0. Capabilities -- as per the WHO definition -- are very fine-grained (a disability, if present, may affect many capabilities). Our work is focussed on mainstreaming accessibility so that it can help people experiencing minor-to-moderate impairments or transient environmental barriers. Also, people could be experiencing multiple such problems at a given time. Capabilities are, therefore, at a more fine-grained level than disability and are more generally applicable to different types of situation and person (and devices they may be using).
1. We're definitely in the same camp -- not trying to pigeon-hole people but rather look at their own actions in adapting a system to their needs to try to pinpoint where capability problems may lie and, thus, where we might be able to suggest further appropriate help.
2. As such, our system is much more based on "suggestions" rather than direct settings changes. Sometimes, however, a user "always" makes a particular change, in which case we would consider instigating the equivalent change on a new platform.

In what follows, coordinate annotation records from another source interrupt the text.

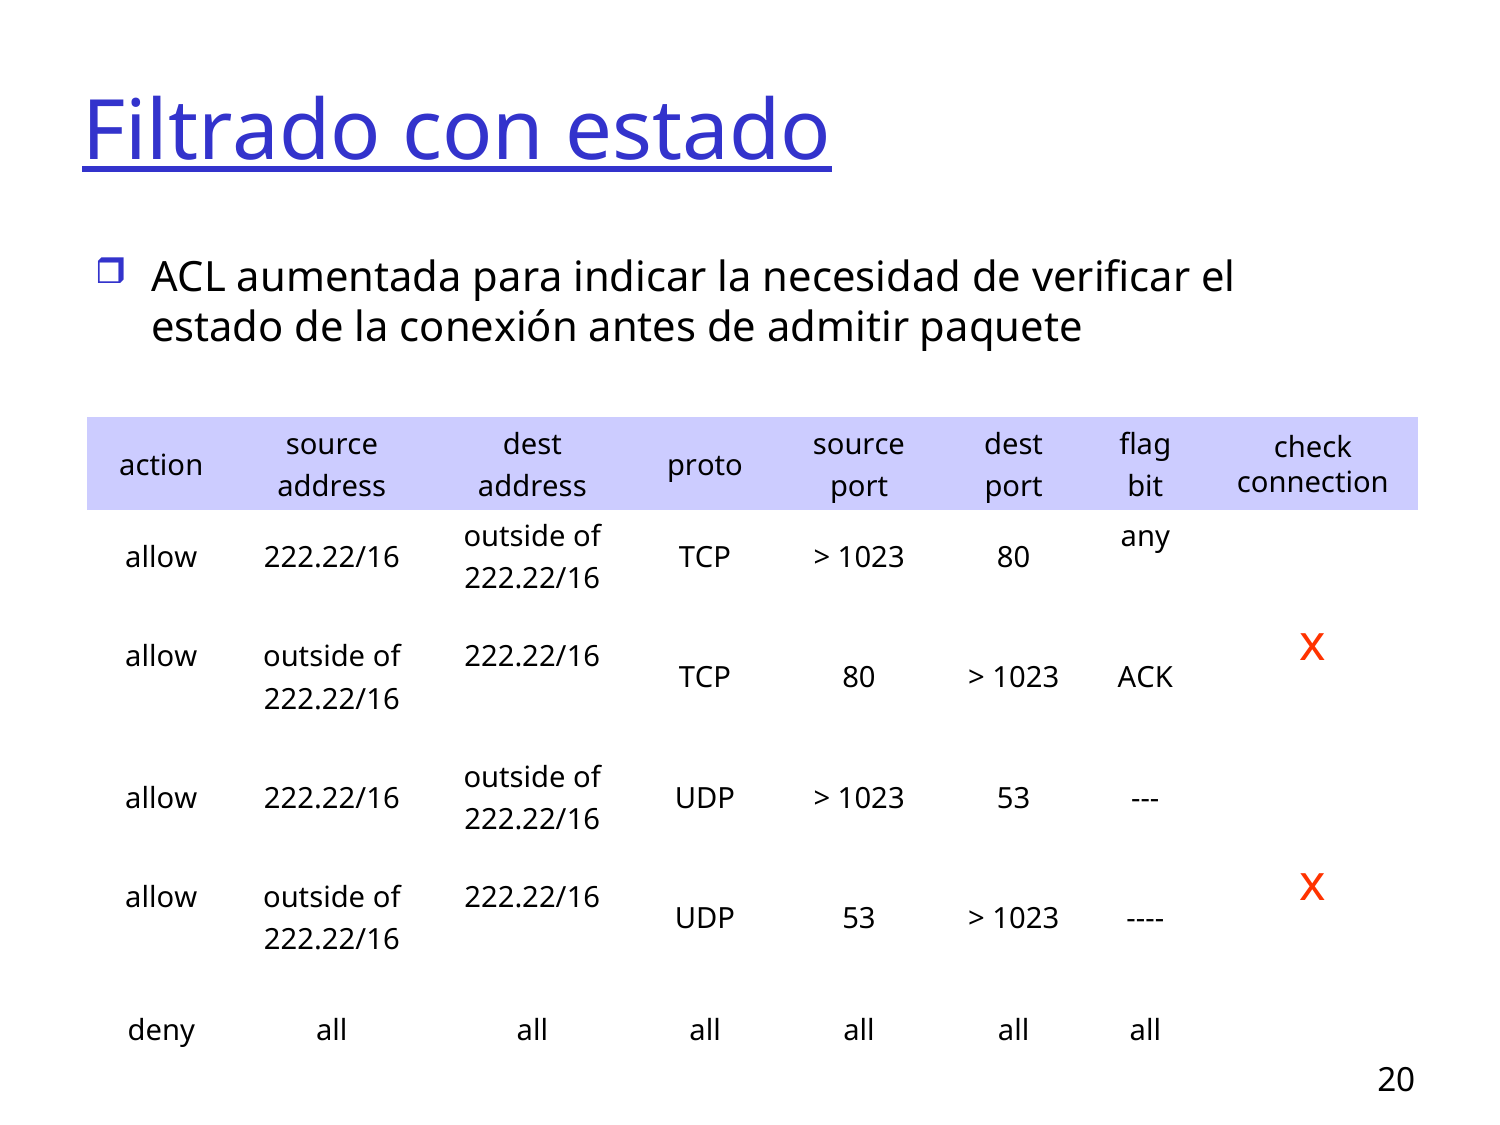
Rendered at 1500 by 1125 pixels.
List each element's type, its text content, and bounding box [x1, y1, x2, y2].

table_cell [1208, 750, 1418, 843]
table_cell all [236, 991, 428, 1066]
table_cell > 1023 [774, 510, 945, 602]
table_cell outside of 222.22/16 [236, 602, 428, 750]
table_cell UDP [637, 750, 774, 843]
table_cell deny [87, 991, 236, 1066]
table_cell TCP [637, 602, 774, 750]
table_cell [1208, 510, 1418, 602]
table_header source address [236, 417, 428, 510]
table_cell outside of 222.22/16 [236, 843, 428, 991]
table_cell allow [87, 602, 236, 750]
table_cell 222.22/16 [236, 750, 428, 843]
table_cell > 1023 [774, 750, 945, 843]
table_cell TCP [637, 510, 774, 602]
table_header flag bit [1083, 417, 1208, 510]
table_header action [87, 417, 236, 510]
title Filtrado con estado [67, 32, 1343, 221]
table_cell all [945, 991, 1083, 1066]
table_cell --- [1083, 750, 1208, 843]
text_box ACL aumentada para indicar la necesidad de verificar el estado de la conexión antes de admitir paquete [80, 242, 1313, 406]
table_cell allow [87, 510, 236, 602]
table_cell 80 [945, 510, 1083, 602]
table_cell > 1023 [945, 843, 1083, 991]
table_cell allow [87, 750, 236, 843]
table_cell allow [87, 843, 236, 991]
table_cell 222.22/16 [428, 602, 637, 750]
table_cell 222.22/16 [236, 510, 428, 602]
table_cell all [1083, 991, 1208, 1066]
table_cell outside of 222.22/16 [428, 750, 637, 843]
table_header dest address [428, 417, 637, 510]
table_cell any [1083, 510, 1208, 602]
table_cell 222.22/16 [428, 843, 637, 991]
table_cell x [1208, 843, 1418, 991]
table_cell all [428, 991, 637, 1066]
table_cell all [637, 991, 774, 1066]
table_cell outside of 222.22/16 [428, 510, 637, 602]
table_cell x [1208, 602, 1418, 750]
table_cell 53 [774, 843, 945, 991]
table_cell 53 [945, 750, 1083, 843]
table_cell ACK [1083, 602, 1208, 750]
table_cell all [774, 991, 945, 1066]
table_cell ---- [1083, 843, 1208, 991]
table_cell 80 [774, 602, 945, 750]
table_header dest port [945, 417, 1083, 510]
table_cell [1208, 991, 1418, 1066]
table_cell > 1023 [945, 602, 1083, 750]
table_header source port [774, 417, 945, 510]
table_header check connection [1208, 417, 1418, 510]
table_header proto [637, 417, 774, 510]
table_cell UDP [637, 843, 774, 991]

This (briefly) is our attempt to tackle the problem that users are likely unaware of what is available to help them, as mentioned above. We feel that capabilities, rather than OS or application, would be a much more accurate indicator of preferences. Once again, we're talking about preferences the user has already established through their use of the system -- we're trying to make these preferences more portable by using capabilities (because the gamut of human capabilities will change *a lot* slower than the features and settings of devices that we are using).
I will close now, but thanks for the input so far!